Consumer products veteran Procter & Gamble (NYSE:PG) is setting fresh all-time highs nearly every week nowadays. The stock has gained 38% over the past 52 weeks, breaking a habit of trading mostly sideways from 2013 to 2018.
Does P&G have any rocket fuel left in its tanks or will this mature industry giant start behaving like a sleepy value stock again?
How healthy is P&G's business?
In October's first-quarter report, P&G showed significant year-over-year growth in four of its five product categories. Health care led the way with 20% higher net sales driven almost entirely by 17% higher unit volumes. Management pointed to strong sales of premium tooth care products and unusually active consumer interest in cough and cold medication. Beauty products posted 8% higher revenues thanks to a double-digit increase in organic sales. Here, the product mix shifted toward the pricier end of the spectrum.

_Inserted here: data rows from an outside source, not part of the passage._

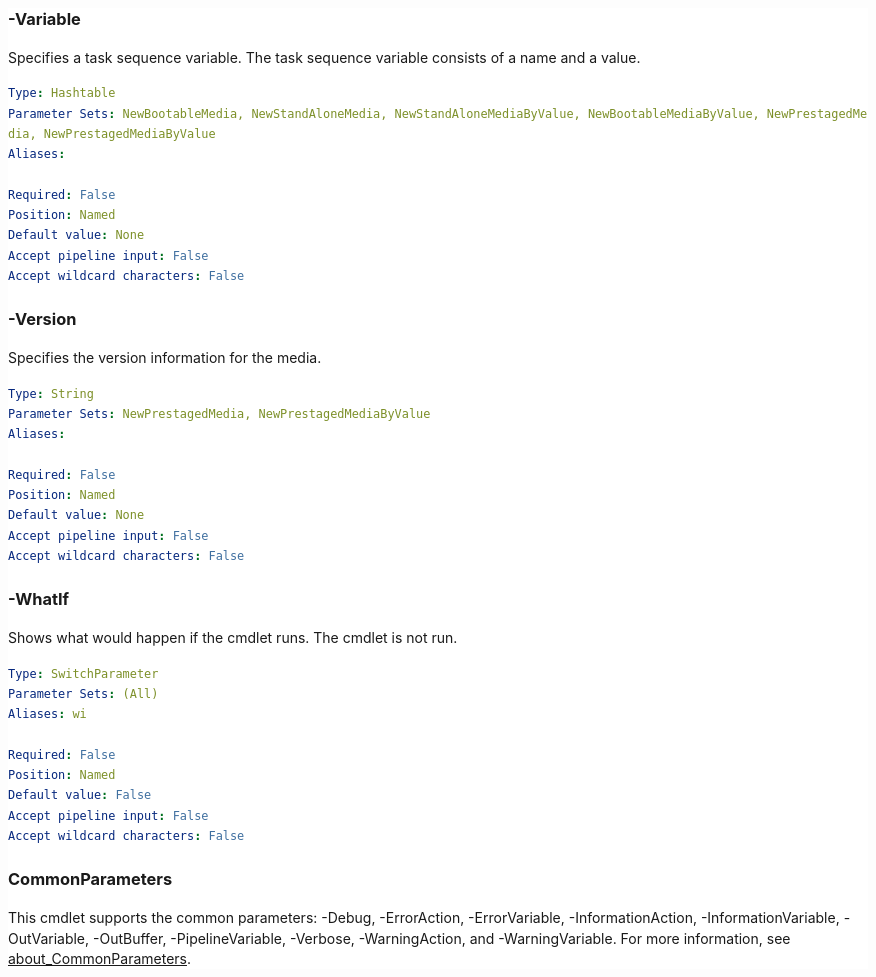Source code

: ### -Variable

Specifies a task sequence variable.
The task sequence variable consists of a name and a value.

```yaml
Type: Hashtable
Parameter Sets: NewBootableMedia, NewStandAloneMedia, NewStandAloneMediaByValue, NewBootableMediaByValue, NewPrestagedMedia, NewPrestagedMediaByValue
Aliases:

Required: False
Position: Named
Default value: None
Accept pipeline input: False
Accept wildcard characters: False
```

### -Version

Specifies the version information for the media.

```yaml
Type: String
Parameter Sets: NewPrestagedMedia, NewPrestagedMediaByValue
Aliases:

Required: False
Position: Named
Default value: None
Accept pipeline input: False
Accept wildcard characters: False
```

### -WhatIf

Shows what would happen if the cmdlet runs.
The cmdlet is not run.

```yaml
Type: SwitchParameter
Parameter Sets: (All)
Aliases: wi

Required: False
Position: Named
Default value: False
Accept pipeline input: False
Accept wildcard characters: False
```

### CommonParameters
This cmdlet supports the common parameters: -Debug, -ErrorAction, -ErrorVariable, -InformationAction, -InformationVariable, -OutVariable, -OutBuffer, -PipelineVariable, -Verbose, -WarningAction, and -WarningVariable. For more information, see [about_CommonParameters](http://go.microsoft.com/fwlink/?LinkID=113216).
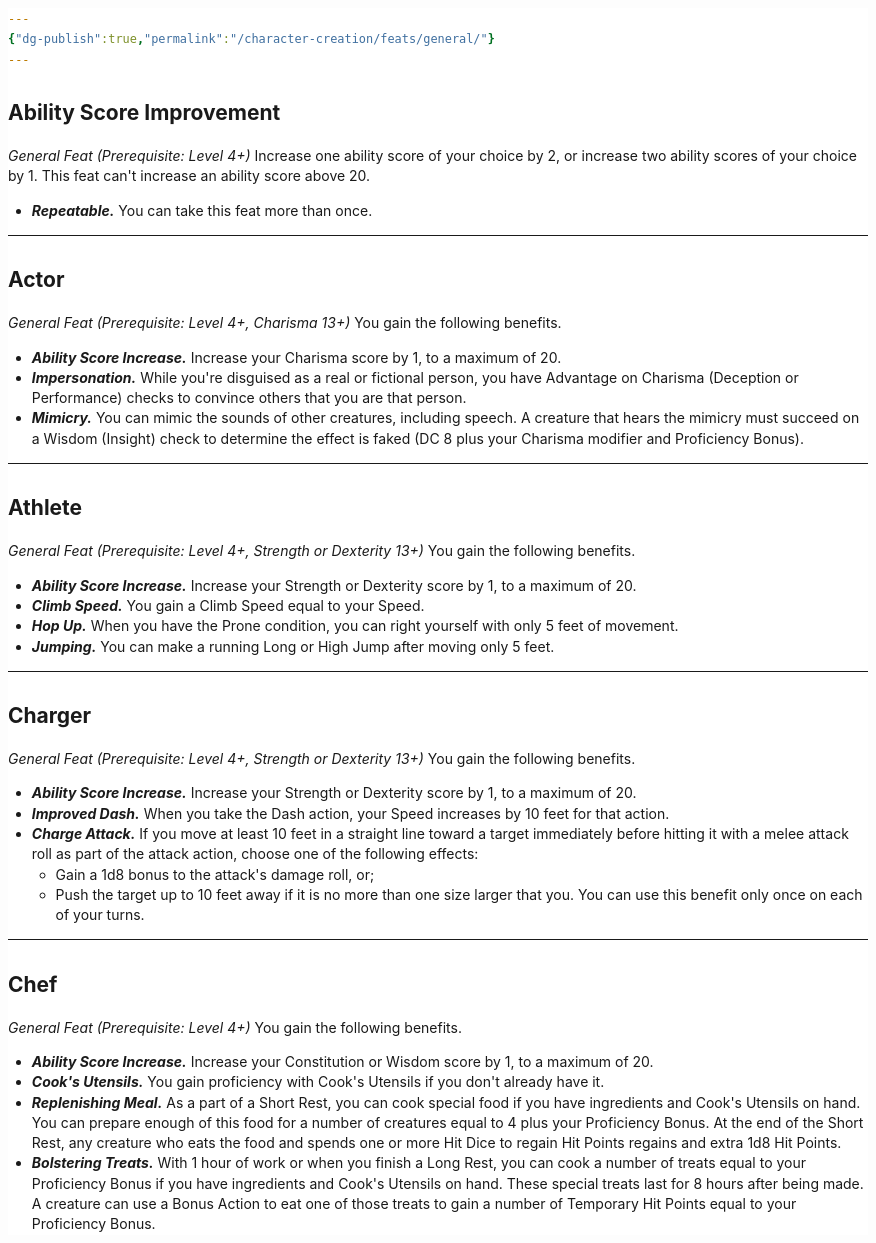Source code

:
 ```yaml
---
{"dg-publish":true,"permalink":"/character-creation/feats/general/"}
---
```


## Ability Score Improvement
*General Feat (Prerequisite: Level 4+)*
Increase one ability score of your choice by 2, or increase two ability scores of your choice by 1. This feat can't increase an ability score above 20.
- ***Repeatable.*** You can take this feat more than once.
---
## Actor
*General Feat (Prerequisite: Level 4+, Charisma 13+)*
You gain the following benefits.
- ***Ability Score Increase.*** Increase your Charisma score by 1, to a maximum of 20.
- ***Impersonation.*** While you're disguised as a real or fictional person, you have Advantage on Charisma (Deception or Performance) checks to convince others that you are that person.
- ***Mimicry.*** You can mimic the sounds of other creatures, including speech. A creature that hears the mimicry must succeed on a Wisdom (Insight) check to determine the effect is faked (DC 8 plus your Charisma modifier and Proficiency Bonus).
---
## Athlete
*General Feat (Prerequisite: Level 4+, Strength or Dexterity 13+)*
You gain the following benefits.
- ***Ability Score Increase.*** Increase your Strength or Dexterity score by 1, to a maximum of 20.
- ***Climb Speed.*** You gain a Climb Speed equal to your Speed.
- ***Hop Up.*** When you have the Prone condition, you can right yourself with only 5 feet of movement.
- ***Jumping.*** You can make a running Long or High Jump after moving only 5 feet.
---
## Charger
*General Feat (Prerequisite: Level 4+, Strength or Dexterity 13+)*
You gain the following benefits.
- ***Ability Score Increase.*** Increase your Strength or Dexterity score by 1, to a maximum of 20.
- ***Improved Dash.*** When you take the Dash action, your Speed increases by 10 feet for that action.
- ***Charge Attack.*** If you move at least 10 feet in a straight line toward a target immediately before hitting it with a melee attack roll as part of the attack action, choose one of the following effects:
	- Gain a 1d8 bonus to the attack's damage roll, or;
	- Push the target up to 10 feet away if it is no more than one size larger that you.
	You can use this benefit only once on each of your turns.
---
## Chef
*General Feat (Prerequisite: Level 4+)*
You gain the following benefits.
- ***Ability Score Increase.*** Increase your Constitution or Wisdom score by 1, to a maximum of 20.
- ***Cook's Utensils.*** You gain proficiency with Cook's Utensils if you don't already have it.
- ***Replenishing Meal.*** As a part of a Short Rest, you can cook special food if you have ingredients and Cook's Utensils on hand. You can prepare enough of this food for a number of creatures equal to 4 plus your Proficiency Bonus. At the end of the Short Rest, any creature who eats the food and spends one or more Hit Dice to regain Hit Points regains and extra 1d8 Hit Points.
- ***Bolstering Treats.*** With 1 hour of work or when you finish a Long Rest, you can cook a number of treats equal to your Proficiency Bonus if you have ingredients and Cook's Utensils on hand. These special treats last for 8 hours after being made. A creature can use a Bonus Action to eat one of those treats to gain a number of Temporary Hit Points equal to your Proficiency Bonus.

These are not unique points of light but sustainable trends. Health care sales also rose by a double-digit percentage in the fourth quarter of fiscal year 2019, and organic sales have been surging all year long in the beauty division. All of these gains were achieved in the face of substantial currency exchange headwinds.

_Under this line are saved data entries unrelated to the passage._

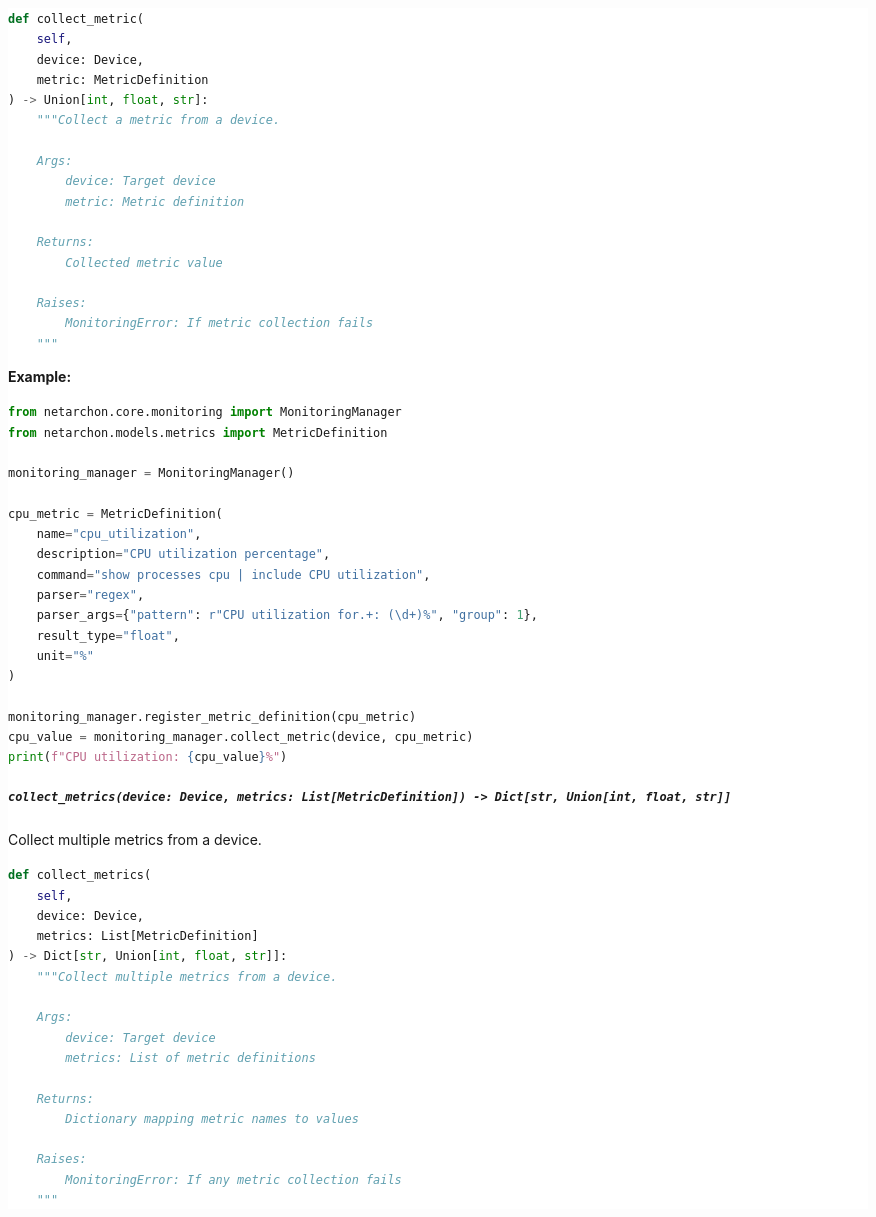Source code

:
 ```python
def collect_metric(
    self, 
    device: Device, 
    metric: MetricDefinition
) -> Union[int, float, str]:
    """Collect a metric from a device.
    
    Args:
        device: Target device
        metric: Metric definition
        
    Returns:
        Collected metric value
        
    Raises:
        MonitoringError: If metric collection fails
    """
```

**Example:**
```python
from netarchon.core.monitoring import MonitoringManager
from netarchon.models.metrics import MetricDefinition

monitoring_manager = MonitoringManager()

cpu_metric = MetricDefinition(
    name="cpu_utilization",
    description="CPU utilization percentage",
    command="show processes cpu | include CPU utilization",
    parser="regex",
    parser_args={"pattern": r"CPU utilization for.+: (\d+)%", "group": 1},
    result_type="float",
    unit="%"
)

monitoring_manager.register_metric_definition(cpu_metric)
cpu_value = monitoring_manager.collect_metric(device, cpu_metric)
print(f"CPU utilization: {cpu_value}%")
```

##### `collect_metrics(device: Device, metrics: List[MetricDefinition]) -> Dict[str, Union[int, float, str]]`

Collect multiple metrics from a device.

```python
def collect_metrics(
    self, 
    device: Device, 
    metrics: List[MetricDefinition]
) -> Dict[str, Union[int, float, str]]:
    """Collect multiple metrics from a device.
    
    Args:
        device: Target device
        metrics: List of metric definitions
        
    Returns:
        Dictionary mapping metric names to values
        
    Raises:
        MonitoringError: If any metric collection fails
    """
```
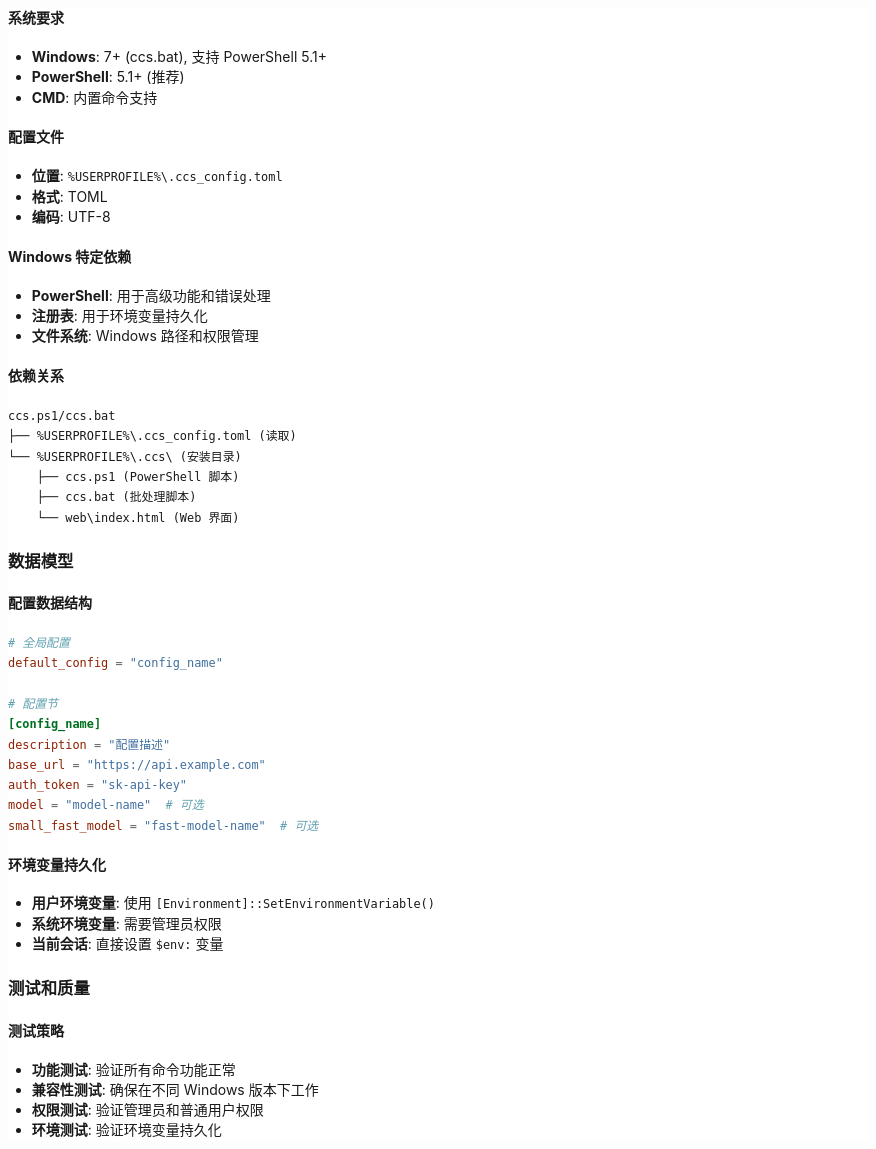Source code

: #### 系统要求
- **Windows**: 7+ (ccs.bat), 支持 PowerShell 5.1+
- **PowerShell**: 5.1+ (推荐)
- **CMD**: 内置命令支持

#### 配置文件
- **位置**: `%USERPROFILE%\.ccs_config.toml`
- **格式**: TOML
- **编码**: UTF-8

#### Windows 特定依赖
- **PowerShell**: 用于高级功能和错误处理
- **注册表**: 用于环境变量持久化
- **文件系统**: Windows 路径和权限管理

#### 依赖关系
```
ccs.ps1/ccs.bat
├── %USERPROFILE%\.ccs_config.toml (读取)
└── %USERPROFILE%\.ccs\ (安装目录)
    ├── ccs.ps1 (PowerShell 脚本)
    ├── ccs.bat (批处理脚本)
    └── web\index.html (Web 界面)
```

### 数据模型

#### 配置数据结构
```toml
# 全局配置
default_config = "config_name"

# 配置节
[config_name]
description = "配置描述"
base_url = "https://api.example.com"
auth_token = "sk-api-key"
model = "model-name"  # 可选
small_fast_model = "fast-model-name"  # 可选
```

#### 环境变量持久化
- **用户环境变量**: 使用 `[Environment]::SetEnvironmentVariable()`
- **系统环境变量**: 需要管理员权限
- **当前会话**: 直接设置 `$env:` 变量

### 测试和质量

#### 测试策略
- **功能测试**: 验证所有命令功能正常
- **兼容性测试**: 确保在不同 Windows 版本下工作
- **权限测试**: 验证管理员和普通用户权限
- **环境测试**: 验证环境变量持久化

I would be surprised to see P&G's healthy sales trends breaking down when the company reports second-quarter results this Thursday -- or at any point in the foreseeable future. With market-defining brand names like Tide, Gillette, Vicks, Crest, and Old Spice, this company dominates nearly every subsector in which it chooses to compete. More than 20 of these brands generate more than $1 billion of annual sales. That's per product line, not a total across all these household names. As a reminder, P&G pulled in a cool $68.8 billion of total sales over the last year.
How healthy is the stock?
P&G has most certainly been on a roll recently. The steady climb since the summer of 2018 is nothing short of impressive:
The $4.2 billion buyout of pharmaceuticals giant Merck's (NYSE:MRK) consumer products division was announced just before that hockey-stick moment and closed soon afterward. That deal kicked off a string of rosy reports from P&G's healthcare segment, and that momentum continues today.
Investors embraced P&G's business improvements with enthusiasm, driving share prices upward faster than the underlying earnings and cash flow improvements. As a result, the stock now trades at historically high price to earnings and price to cash flow ratios.

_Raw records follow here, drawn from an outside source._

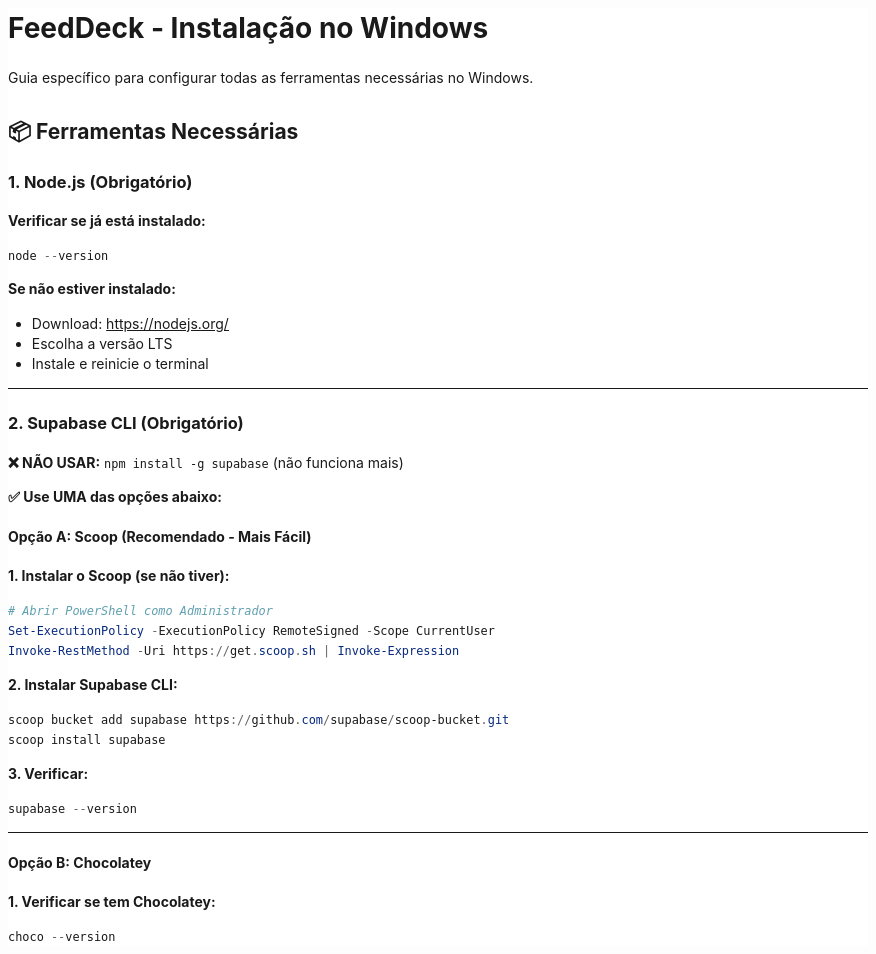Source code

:# FeedDeck - Instalação no Windows

Guia específico para configurar todas as ferramentas necessárias no Windows.

## 📦 Ferramentas Necessárias

### 1. Node.js (Obrigatório)

**Verificar se já está instalado:**
```powershell
node --version
```

**Se não estiver instalado:**
- Download: https://nodejs.org/
- Escolha a versão LTS
- Instale e reinicie o terminal

---

### 2. Supabase CLI (Obrigatório)

**❌ NÃO USAR:** `npm install -g supabase` (não funciona mais)

**✅ Use UMA das opções abaixo:**

#### Opção A: Scoop (Recomendado - Mais Fácil)

**1. Instalar o Scoop (se não tiver):**
```powershell
# Abrir PowerShell como Administrador
Set-ExecutionPolicy -ExecutionPolicy RemoteSigned -Scope CurrentUser
Invoke-RestMethod -Uri https://get.scoop.sh | Invoke-Expression
```

**2. Instalar Supabase CLI:**
```powershell
scoop bucket add supabase https://github.com/supabase/scoop-bucket.git
scoop install supabase
```

**3. Verificar:**
```powershell
supabase --version
```

---

#### Opção B: Chocolatey

**1. Verificar se tem Chocolatey:**
```powershell
choco --version
```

It is tempting to wave P&G off as an overpriced turnaround stock right now, but I think that would be a mistake. You get what you pay for -- an unrivaled portfolio of consumer goods businesses organized into a smoothly humming cash machine, which in turn rewards investors with a generous dividend yield of 2.4% and a $6.7 billion annual budget for share buybacks.
So growth investors wouldn't back up the truck to Procter & Gamble in its current form but those who are stalking Wall Street in search of long-term value bets and generous dividend payers should definitely take a second look at this stock. Yes, even at these lofty stock prices -- Warren Buffett would advise you to buy great companies at fair prices rather than the other way around.